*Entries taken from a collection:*

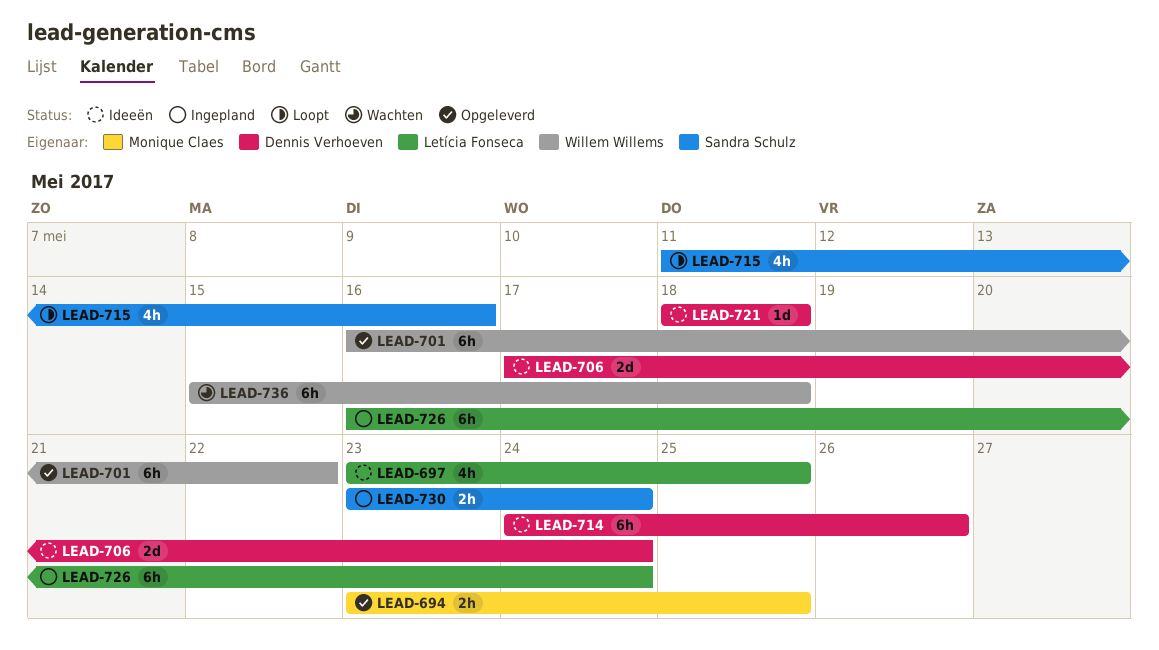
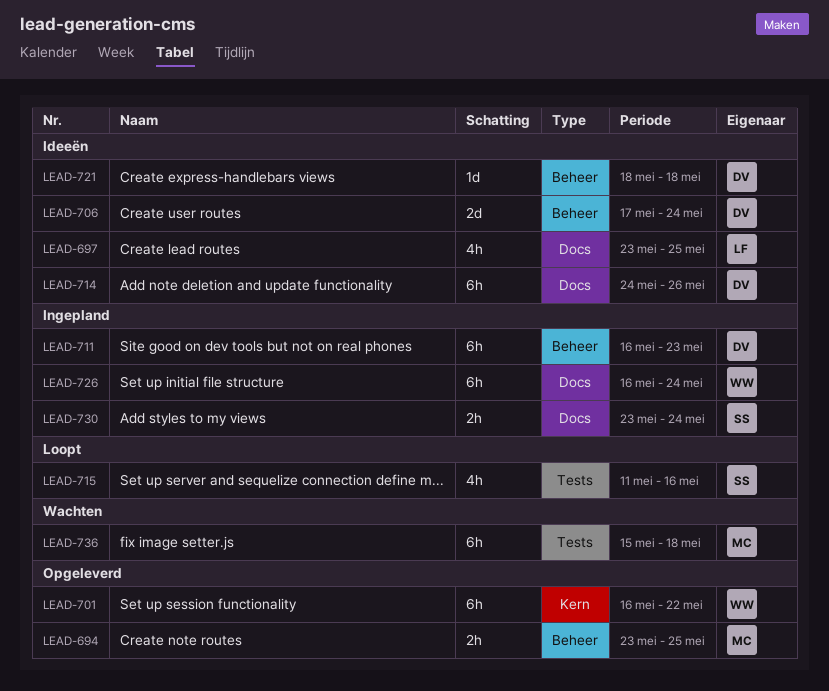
LEAD-711: none -> present
LEAD-726, owner: Letícia Fonseca -> Willem Willems
LEAD-736, owner: Willem Willems -> Monique Claes

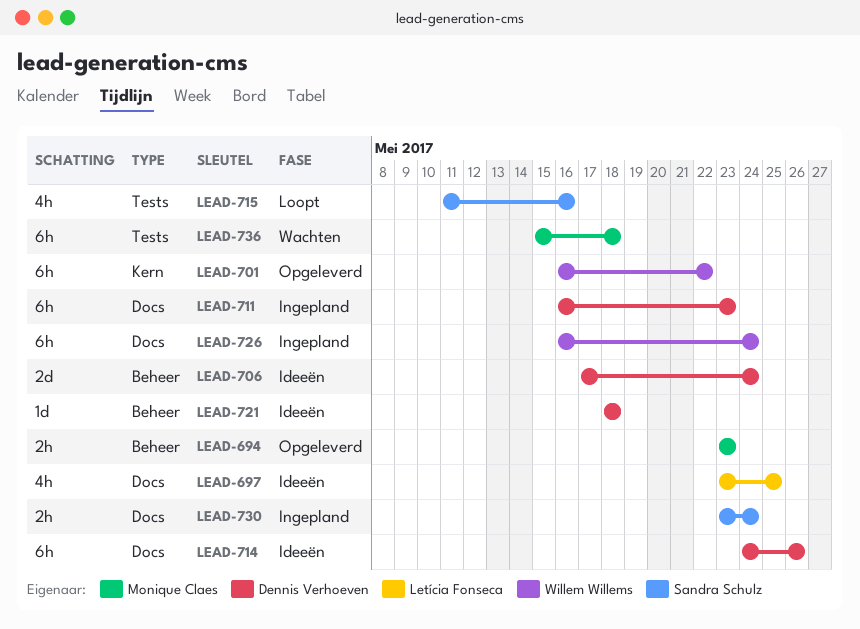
LEAD-694, due: May 25 -> May 23
LEAD-711, label: Beheer -> Docs

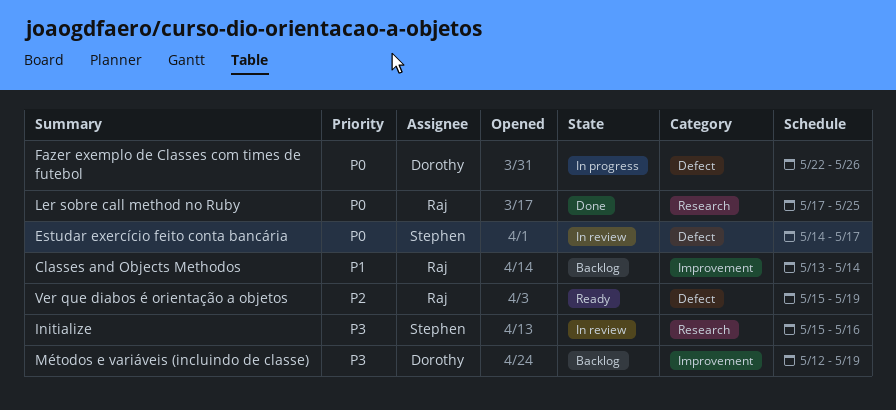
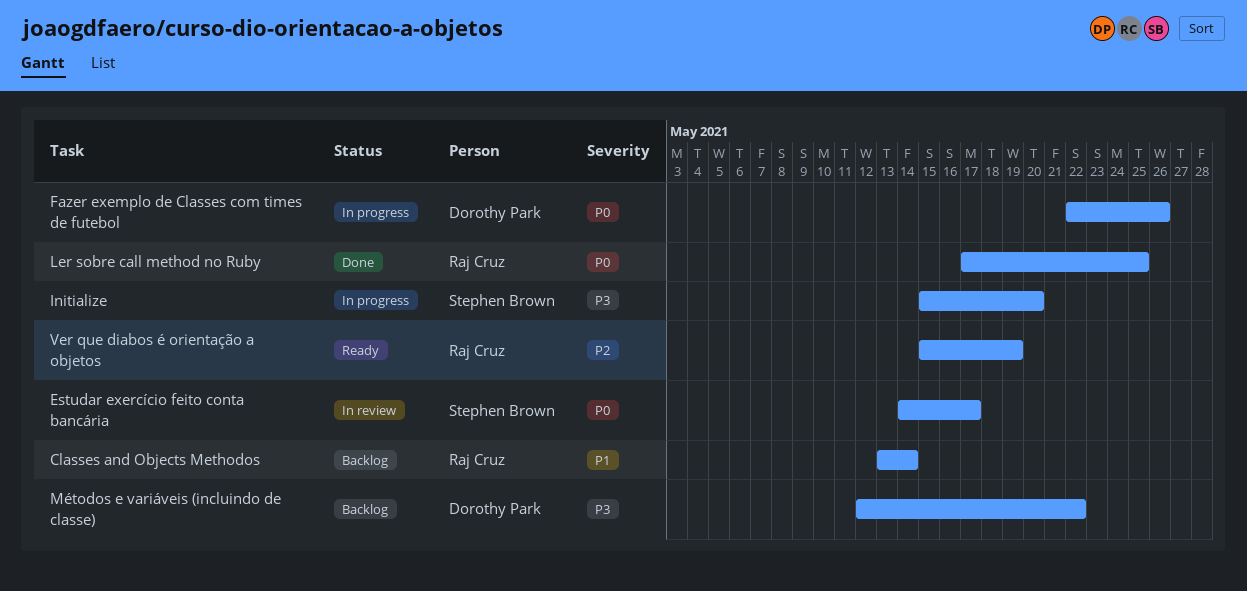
Initialize, status: In review -> In progress
Initialize, due: May 16 -> May 20
Métodos e variáveis (incluindo de classe), due: May 19 -> May 22

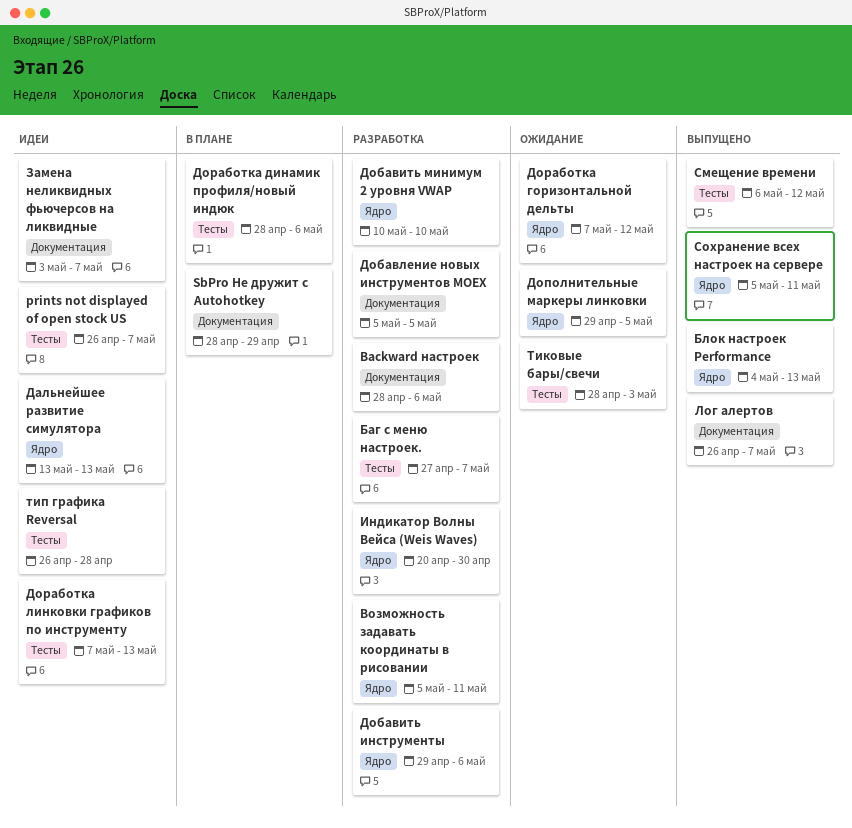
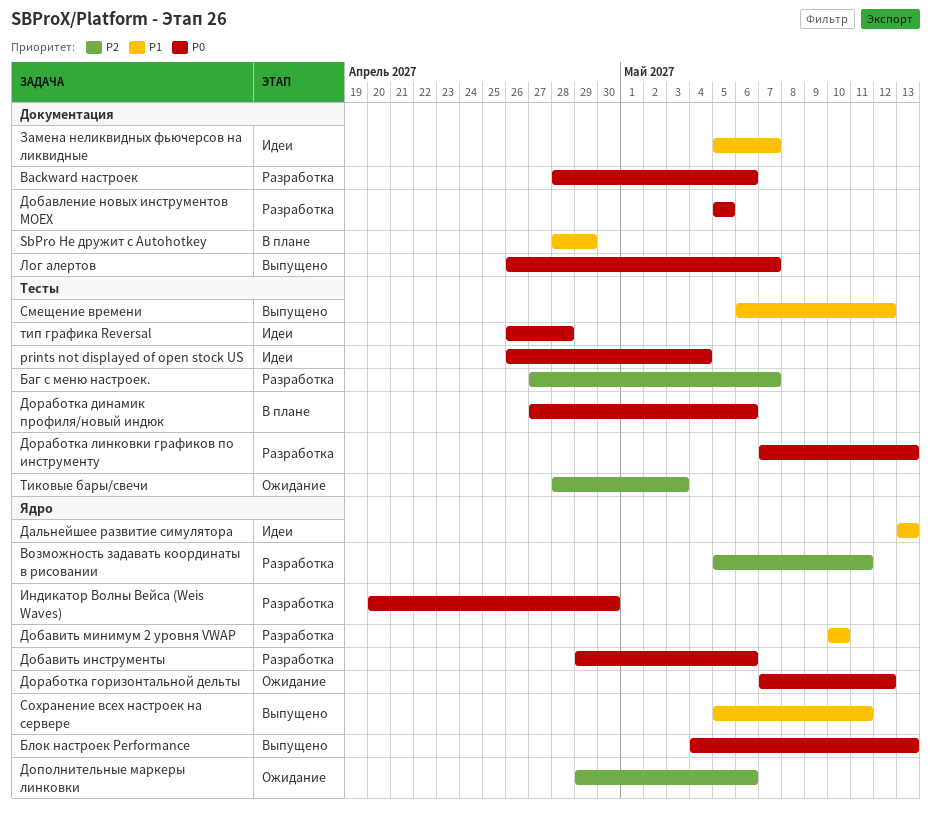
prints not displayed of open stock US, due: May 7 -> May 4
Дополнительные маркеры линковки, due: May 5 -> May 6
Доработка динамик профиля/новый индюк, start: Apr 28 -> Apr 27
Доработка линковки графиков по инструменту, status: Идеи -> Разработка
Замена неликвидных фьючерсов на ликвидные, start: May 3 -> May 5

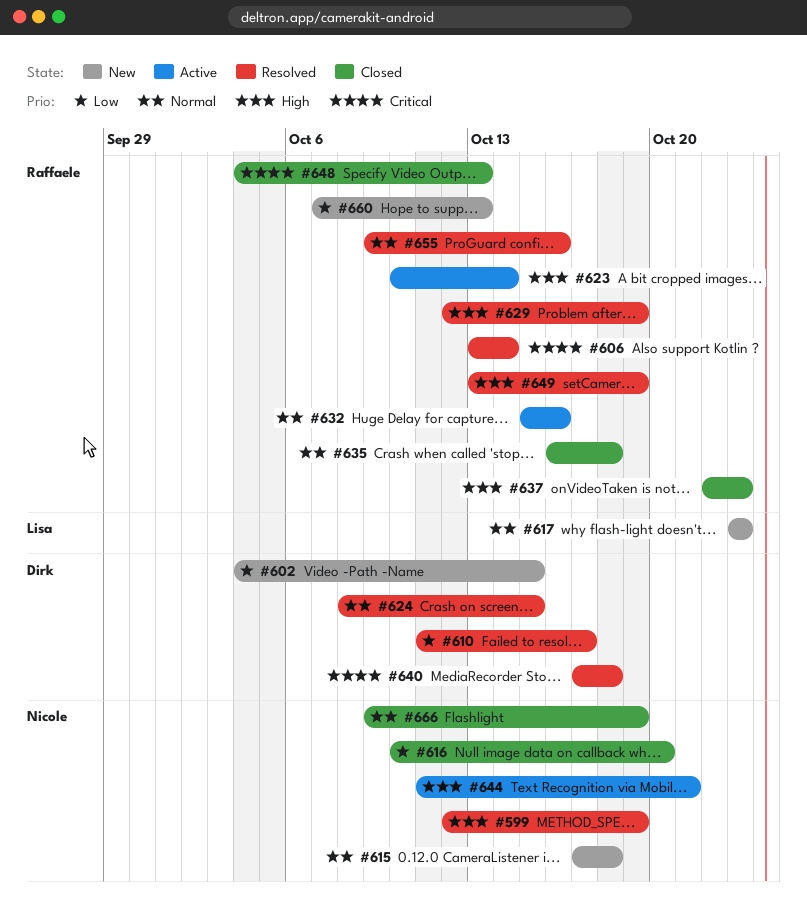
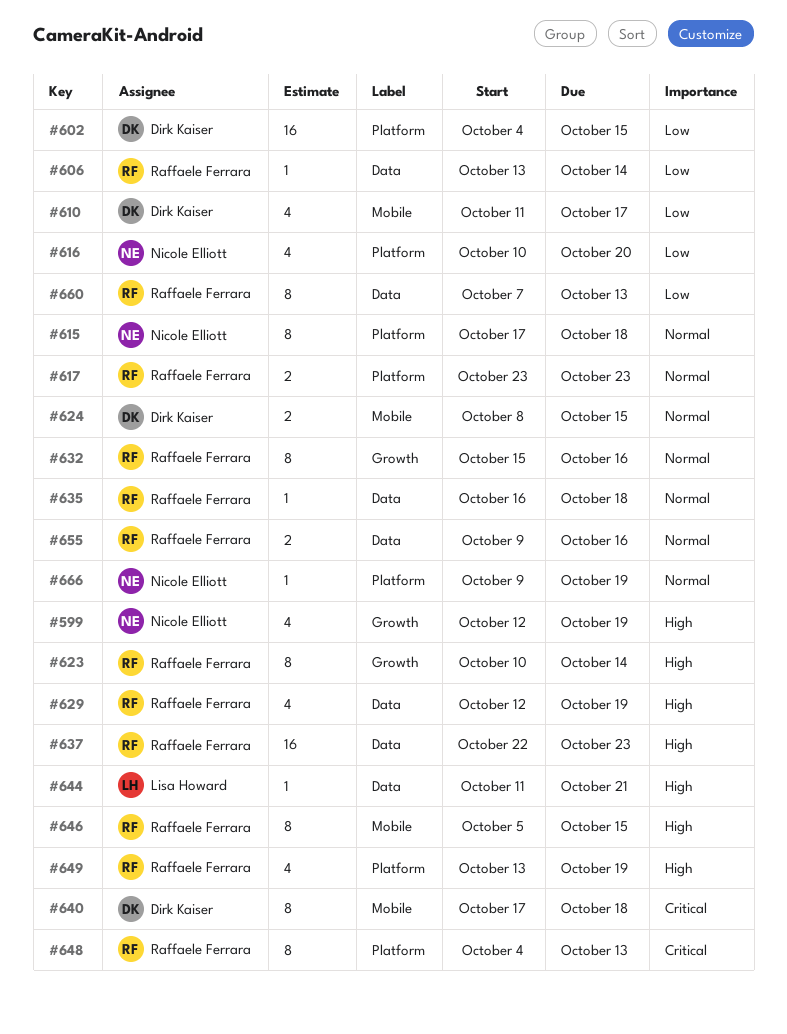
#606, priority: Critical -> Low
#617, owner: Lisa Howard -> Raffaele Ferrara
#644, owner: Nicole Elliott -> Lisa Howard
#646: none -> present

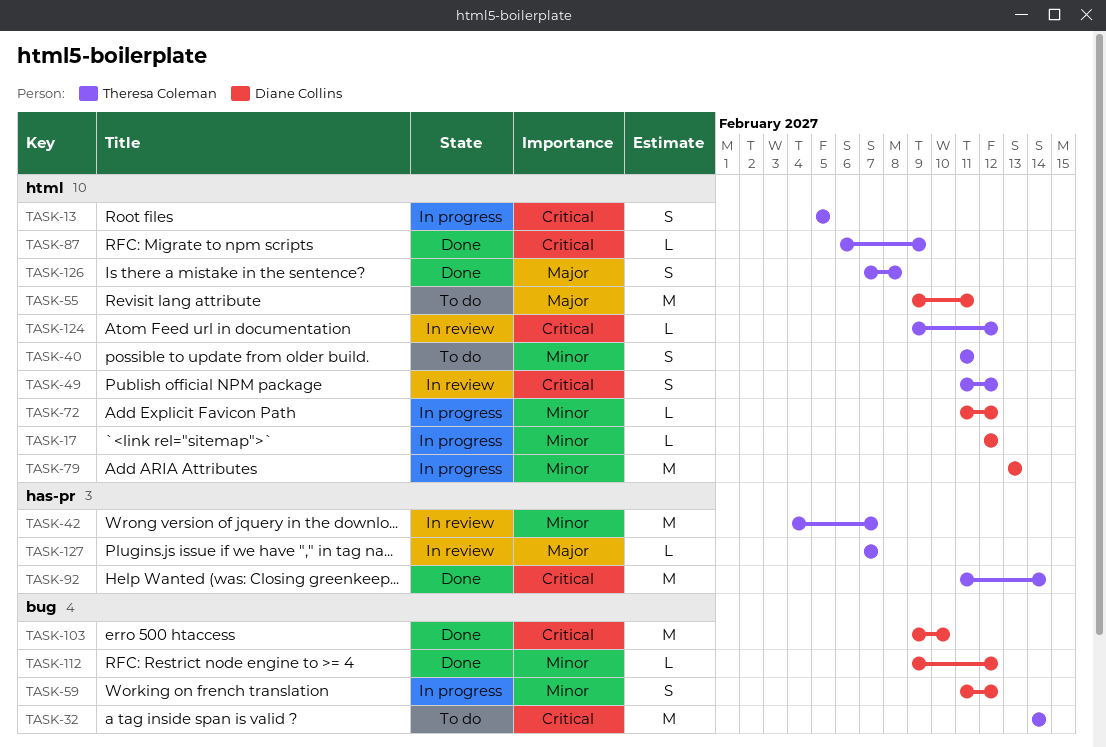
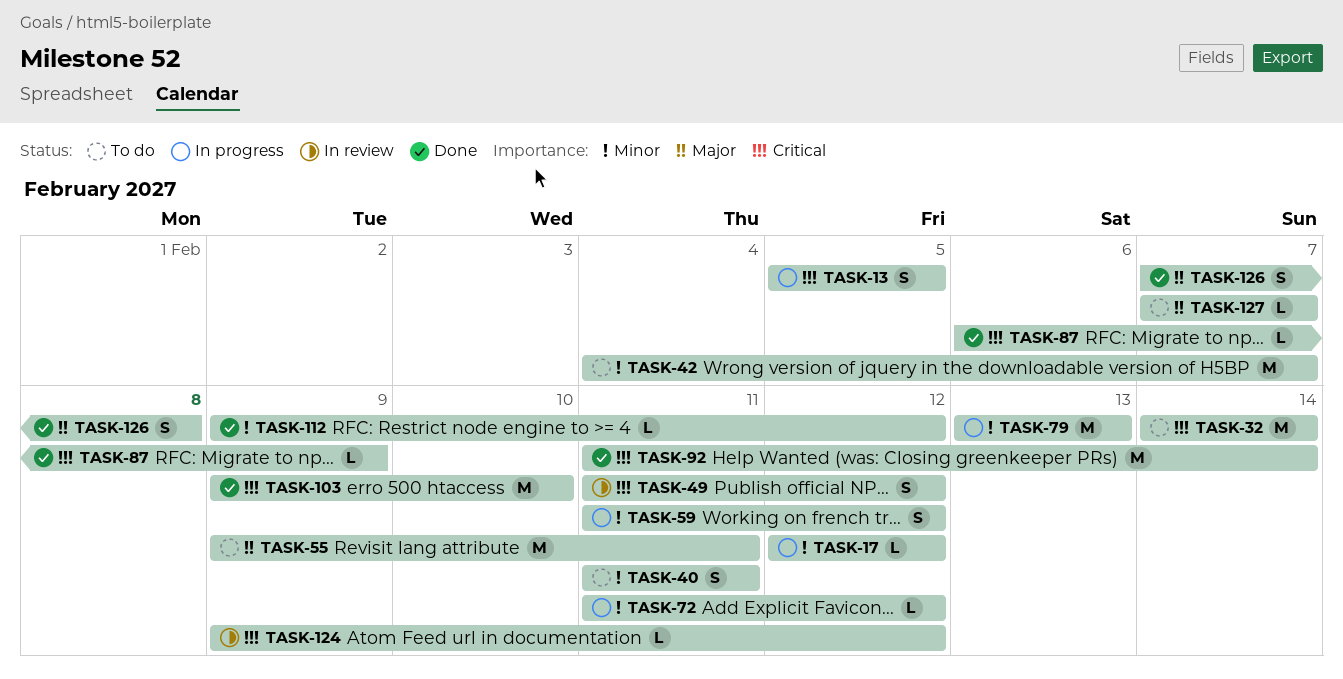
TASK-42, status: In review -> To do
TASK-127, status: In review -> To do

*Your instructions:* All of the records above are to be printed exactly, with every picture omitted.

*Reply:*
LEAD-711: none -> present
LEAD-726, owner: Letícia Fonseca -> Willem Willems
LEAD-736, owner: Willem Willems -> Monique Claes

LEAD-694, due: May 25 -> May 23
LEAD-711, label: Beheer -> Docs

Initialize, status: In review -> In progress
Initialize, due: May 16 -> May 20
Métodos e variáveis (incluindo de classe), due: May 19 -> May 22

prints not displayed of open stock US, due: May 7 -> May 4
Дополнительные маркеры линковки, due: May 5 -> May 6
Доработка динамик профиля/новый индюк, start: Apr 28 -> Apr 27
Доработка линковки графиков по инструменту, status: Идеи -> Разработка
Замена неликвидных фьючерсов на ликвидные, start: May 3 -> May 5

#606, priority: Critical -> Low
#617, owner: Lisa Howard -> Raffaele Ferrara
#644, owner: Nicole Elliott -> Lisa Howard
#646: none -> present

TASK-42, status: In review -> To do
TASK-127, status: In review -> To do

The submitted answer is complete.